Sans compter que depuis quelques années, il y a une dynamique de mise en valeur de cette partie du Mali, à travers des projets générateurs d’emplois et de ressources pour les populations.
En un mot, comme en mille, ATT a raison d’éviter qu’on fasse du nord du Mali un champ de bataille, qui ne laisserait, quand les canons se seront tus, que ruine et désolation. Il y a même des risques que le conflit s’étende au reste du Mali, avec de probables attentats et autres coups de main des terroristes pour marquer leur résistance et se faire une publicité internationale.
Mais cela ne voudrait pas dire que le Mali ne pas fait siennes les préoccupations des pays de la bande sahélo-saharienne à propos des menaces d’AQMI. N’a-t-il pas accepté de soutenir la Mauritanie contre AQMI à Tombouctou ? Mais il y a plus. Le président ATT l’a toujours dit et répété : il faut une action concertée et une mise en commun des forces, à travers un état-major commun, pour venir à bout de ce monstre d’AQMI. C’est pourquoi, les tournures prises par les événements, depuis le rapt des sept travailleurs d’Aréva, notamment avec les tentatives de rapprochement des positions des pays concernés par la France, sonnent comme un champ du cygne pour les terroristes.

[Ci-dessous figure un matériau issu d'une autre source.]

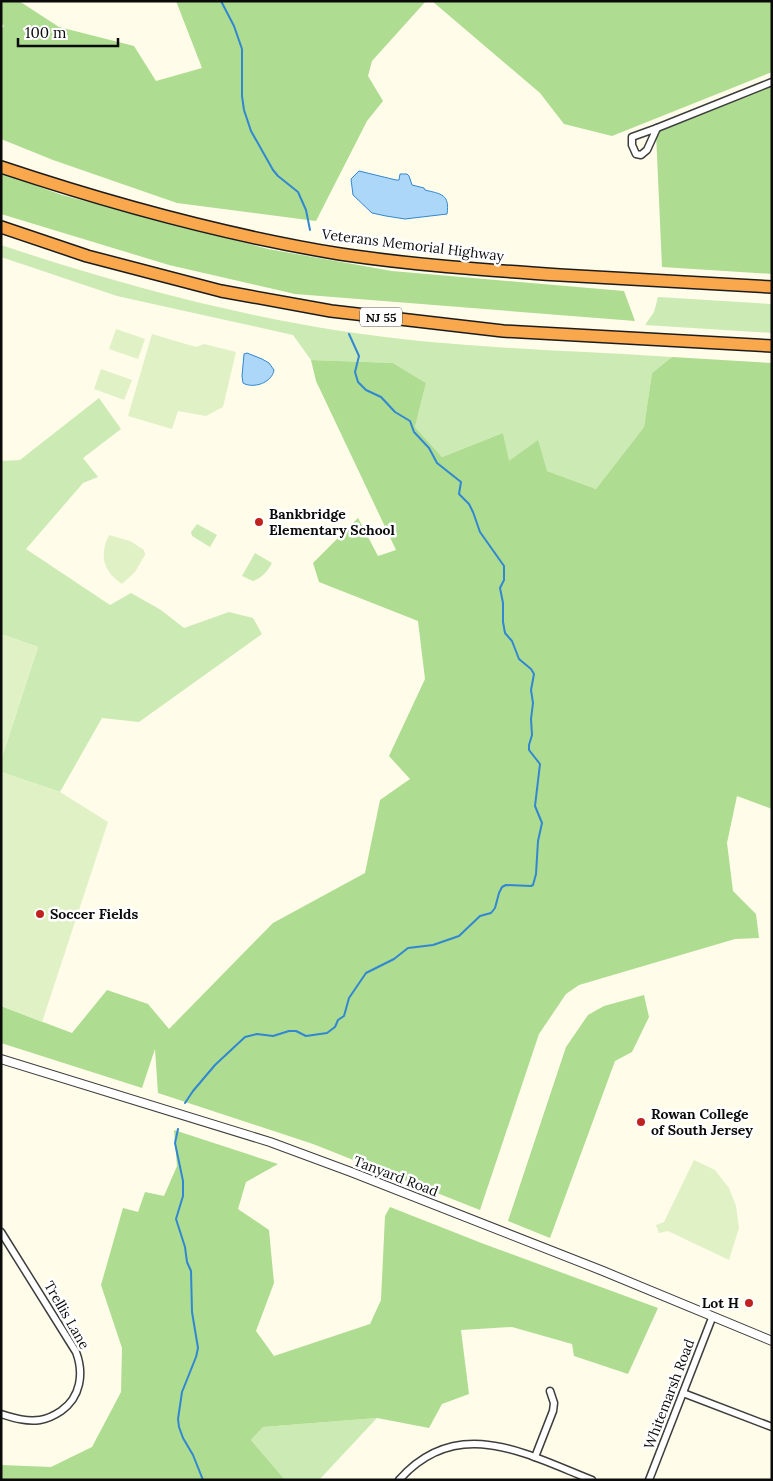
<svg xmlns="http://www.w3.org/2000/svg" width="773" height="1481" font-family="Lora,serif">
<rect width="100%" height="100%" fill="#fffcea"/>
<g fill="#cceab3">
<path d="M1,245C112,282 226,313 341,331C450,348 562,350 672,357L652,373L644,427L596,489L547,471L508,461L503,433L442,457L415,427L426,383L393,363L311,360L293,335L117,296L1,257Z"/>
<path d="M658,297L772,304V333L645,325L654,312Z"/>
<path d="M99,398L121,429L83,458L98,477L83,483L26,549L110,605L131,593L161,610L184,628L229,612L253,618L262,634L139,722L102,718L60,792L1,772V760L38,647L1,634V461L20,460Z"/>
<path d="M197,524L217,535L210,547L192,536L191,532Z"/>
<path d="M255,553L272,563C267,572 263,577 253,581L242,576Z"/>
<path d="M377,1418L319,1480H285L251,1440L263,1427Z"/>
</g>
<g fill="#aedc91">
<path d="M1,1H19L59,27L134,46L156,81L202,68L176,1H426L372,61L368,76L383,101L367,121L316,221L177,203L53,160L1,139V29L4,26L1,23Z"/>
<path d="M432,1H772V72L612,136L564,124L540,93Z"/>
<path d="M772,86V274L662,267L656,133Z"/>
<path d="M1,173L62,195L268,249L392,271L624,291L635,321L295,294L169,265L1,214Z"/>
<path d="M672,357L772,363V809L737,796L727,843L733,891L756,914L759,938L735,939L579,985L566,994L539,1034L480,1210L313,1144L158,1093L155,1049L142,1088L1,1043V1006L72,1033L107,990L148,1004L169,1029L273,923L365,873L380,800L410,779L389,756L425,679L418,621L319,582L313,563L358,518L378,556L396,550L316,381L311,360L393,363L426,383L415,427L442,457L503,433L509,461L538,440L547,471L596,489L644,427L652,373Z"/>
<path d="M644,995L649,1017L632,1052L615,1061L550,1238L508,1221L566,1047L588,1015L604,1006Z"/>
<path d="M174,1130L278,1164L246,1182L238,1209L269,1230L274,1283L256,1331L274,1356L370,1324L381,1300L385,1216L390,1207L484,1244L658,1308L628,1374L574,1356L572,1344L512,1327L461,1330L469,1394L442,1404L429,1428L377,1418L263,1427L251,1440L285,1480H1V1465L51,1467L92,1447L121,1392L122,1348L101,1285L123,1208L138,1212L145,1192L164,1196L177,1166Z"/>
</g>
<g fill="#dff1c5">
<path d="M116,329L145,339L138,359L109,349Z"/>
<path d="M152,334L196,347L204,344L236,352L223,407L206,416L178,411L172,429L128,416Z"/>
<path d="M101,369L132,380L124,400L94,389Z"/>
<path d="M109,535L130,541L144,550L145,555L135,572L122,584C103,571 99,556 109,535Z"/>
<path d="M1,634L38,647L1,760Z"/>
<path d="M1,772L60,792L108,822L42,1022L1,1006Z"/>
<path d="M694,1160L715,1170L729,1188L736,1206L739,1228L729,1260L668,1231L659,1233L656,1225L664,1222Z"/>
</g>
<g fill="#add7f8" stroke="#3187d2">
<path d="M359,171L396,180H399L400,174H407L409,176L412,185L424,188L425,190C441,194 450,194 447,214L405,219L386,216L372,213L353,195L351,179Z"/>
<path d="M247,353L262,359L269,363L274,370C272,383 253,389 243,383L242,376L244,354Z"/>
</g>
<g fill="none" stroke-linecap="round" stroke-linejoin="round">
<g stroke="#3187d2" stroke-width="2">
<path d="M221,1L234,26L242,49V96L244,110L251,131L273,170L278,176L298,192L306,210L310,230"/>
<path d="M185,1103L193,1091L215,1065L245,1037L257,1034L273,1036L289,1031H296L306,1036L327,1033L335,1027L338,1020L344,1016L349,998L366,973L394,959L408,948L433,945L459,936L480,916L491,913L495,908L499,893L502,887L506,885L531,886L533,885L536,874L538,841L542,823L535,806L540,764L529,750V745L532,735L531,719L533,703L531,690L534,674L531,669L519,659L512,641L505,633L503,622V603L500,588L504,580V566L480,532L473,512L469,504L459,494L461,482L437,463L429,448L414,432L410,421L395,412L381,397L366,390L358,382L355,372L359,356L349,334"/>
<path d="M178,1129L175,1143L183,1181V1196L176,1219L185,1247L187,1262L191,1271L192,1312L198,1348L196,1357L182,1392L178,1419L179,1427L183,1438L193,1455L203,1480"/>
</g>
<g stroke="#3e3e3e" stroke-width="9">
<g id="minor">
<path d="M657,128L772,82"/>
<path d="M657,128L647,150L641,155L636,154L632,145V137Z"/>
<path d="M1,1232L76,1352C84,1373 81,1397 61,1411C55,1415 47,1419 40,1420C26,1422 14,1418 1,1414"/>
<path d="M683,1393L772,1427"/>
<path d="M535,1457L553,1411L554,1403L550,1391"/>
<path d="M399,1480C457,1414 526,1454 592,1480"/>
<path d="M649,1480L712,1318"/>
</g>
</g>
<g stroke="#3e3e3e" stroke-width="10">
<path id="tertiary" d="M1,1059L270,1142L351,1172L603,1271L772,1341"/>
</g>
<g stroke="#1c1c1c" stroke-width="14">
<g id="motorway">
<path d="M1,167C112,204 224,235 340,254C413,265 486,270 560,275C630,279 701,283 772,287"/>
<path d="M1,227L87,256L221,291L331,311L503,331L772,346"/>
</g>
</g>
<use href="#minor" stroke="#fff" stroke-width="6"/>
<use href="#tertiary" stroke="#fff" stroke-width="8"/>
<use href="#motorway" stroke="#faa84d" stroke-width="11"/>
</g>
<g fill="#c0221f" stroke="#fff" stroke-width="2">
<circle cx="259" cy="522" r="5"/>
<circle cx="40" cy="914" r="5"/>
<circle cx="641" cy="1122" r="5"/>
<circle cx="749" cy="1303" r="5"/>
</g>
<g text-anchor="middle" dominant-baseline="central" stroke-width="5" stroke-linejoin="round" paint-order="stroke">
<rect fill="#fff" stroke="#545454" stroke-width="1" x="360" y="307.5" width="42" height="19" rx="4"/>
<g font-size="12" font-weight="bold" fill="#0b0b0b">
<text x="381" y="317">NJ 55</text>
</g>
<g font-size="14" fill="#0b0b0b" stroke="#fff">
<text transform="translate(413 245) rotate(7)">Veterans Memorial Highway</text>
<text transform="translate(396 1176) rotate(21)">Tanyard Road</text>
<text transform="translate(67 1315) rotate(60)">Trellis Lane</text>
<text transform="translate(669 1394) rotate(-69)">Whitemarsh Road</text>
</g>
<g font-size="14" font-weight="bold" fill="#0b0b0b" stroke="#fff" text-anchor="start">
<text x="269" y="514">Bankbridge<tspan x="269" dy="16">Elementary School</tspan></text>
<text x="50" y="914">Soccer Fields</text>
<text x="651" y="1114">Rowan College<tspan x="651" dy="16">of South Jersey</tspan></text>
<text x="739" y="1303" text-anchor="end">Lot H</text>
</g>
</g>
<rect width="773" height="1481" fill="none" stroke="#0b0b0b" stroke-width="5"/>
<path d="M18 38v8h100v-8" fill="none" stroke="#0b0b0b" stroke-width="2.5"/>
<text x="25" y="38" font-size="15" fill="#0b0b0b" stroke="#ffffff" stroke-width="4" paint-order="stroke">100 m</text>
</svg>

En effet, une force d’intervention sous régionale contre AQMI verra bientôt le jour et bénéficiera de l’appui logistique de la France et du soutien américain en termes de renseignements stratégiques. Un état-major commun pourrait faire l’affaire, à condition que l’Algérie freine ses velléités hégémoniques.
Sinon, cet état-major sera comme celui de Tamanrasset, mis en place par le Mali, la Mauritanie, le Niger et l’Algérie, mais qui est, en réalité, une coquille vide.